Didn’t Paul say something along those lines?

Romans 7:19,
For what I do is not the good I want to do; no, the evil I do not want to do—this I keep on doing.
So true.

Thank goodness there is still hope for hardheaded people like me! Such hope lays on Someone who is mightier than the strongest of wills, who extends mercy beyond what we will ever deserve. Thanks be to God, the Apostle exclaims on verse 25, through Jesus Christ our Lord!

Yes, thanks be to God! I might be mulishly thick and unbelievably slow. But there still remains a place in my heart that cries out for God’s will to be fulfilled. And He still honors even my weakest prayer. So when I started going nutso once again, our faithful Lord whispered in my ear: It isn’t worth it.
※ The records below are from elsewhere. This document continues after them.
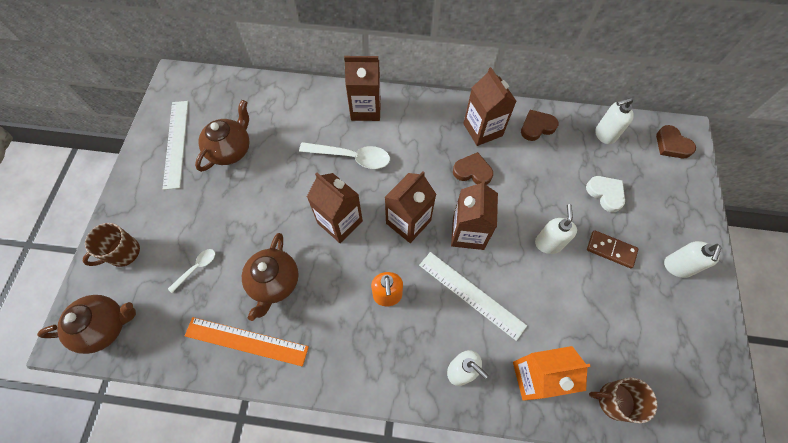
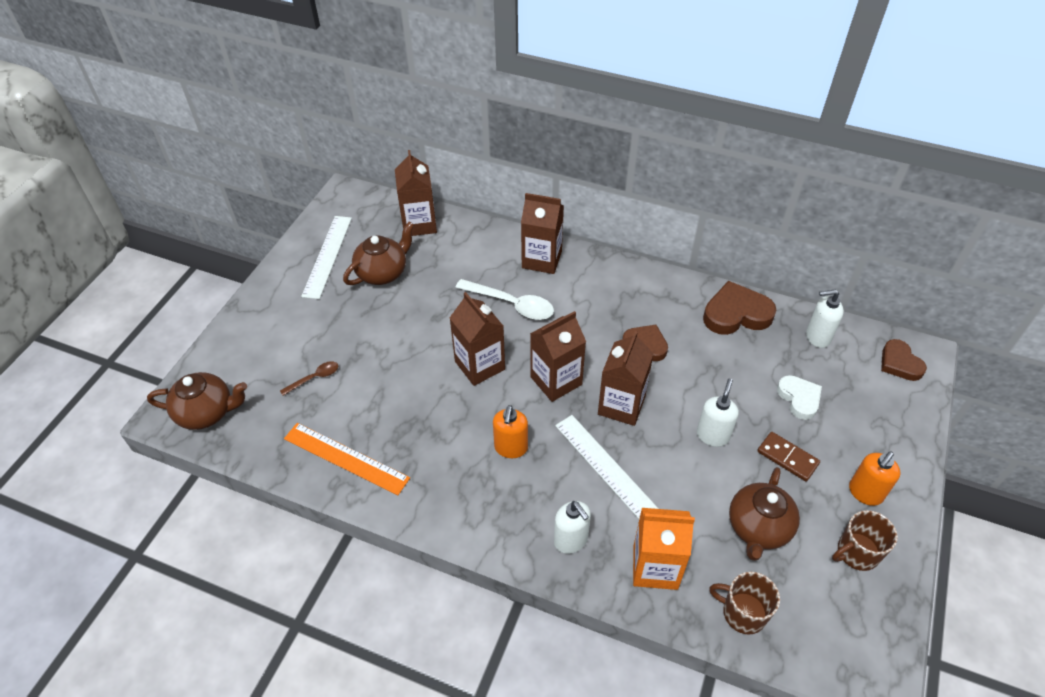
camera: 15 degrees right, 15 degrees down
(123, 252) = (244, 348): brown mug -> brown mug (857, 552)
(196, 268) = (314, 378): white spoon -> brown spoon
(274, 282) = (392, 409): brown teapot -> brown teapot (758, 528)
(482, 129) = (670, 304): brown carton -> brown carton (419, 224)
(537, 127) = (736, 314): brown heart -> brown heart, size x1.56
(677, 267) = (865, 493): white soap dispenser -> orange soap dispenser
Try putting your trust in Me this time.

And so I saw the light. Thank you, God! And I managed to realize that studying hard is ok, but completely letting go of everything else – including my blog – is not.
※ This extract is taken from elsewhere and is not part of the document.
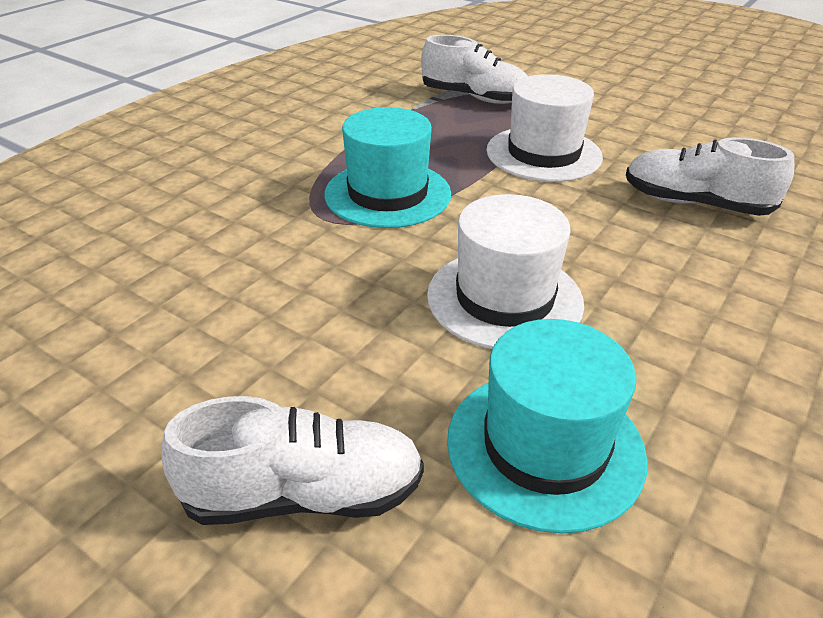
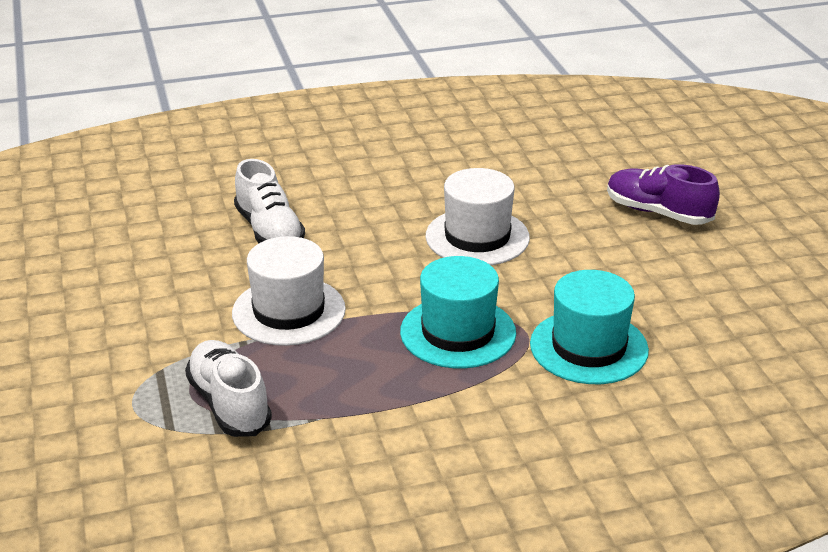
camera: 140 degrees left, 5 degrees down
(304, 494) = (658, 212): white shoe -> purple shoe
(545, 446) = (542, 185): turquoise hat -> turquoise hat (588, 347)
Hence this long, convoluted explanation to why I haven’t posted anything since December, and how I plan to get back on the swing of things. The old Ana is back!

I’ve gone back to spending time with those I care about – including God. I do practice with my Interpretapes during my commute, but only on the way back home. On my way to work, I enjoy listening to worship music, recognizing that this is good for my soul. And in the evening, instead of memorizing legal terminology, I read for sheer pleasure. Oh, yeah.

Do you know what I’ve discovered as of lately? That the time I spend studying seems so much more productive when I take care of myself. And I’m way more pleasant and happier when I put my trust in God instead of in my own strives to make things happen.

I’m about to get up and move on to the next item on my to-do list. But this time I’m not feeling overwhelmed. Instead, I’m taking a deep breath, exhaling very slowly. A glace through my window lets me know that the weather outside is beautiful. Taking my dog Princess for a walk will be a delight. I can hear the birds chirping and the wind blowing. Can’t help but smile. The soft tumble of my dryer reminds me it’s time to put laundry away. I’m alive again.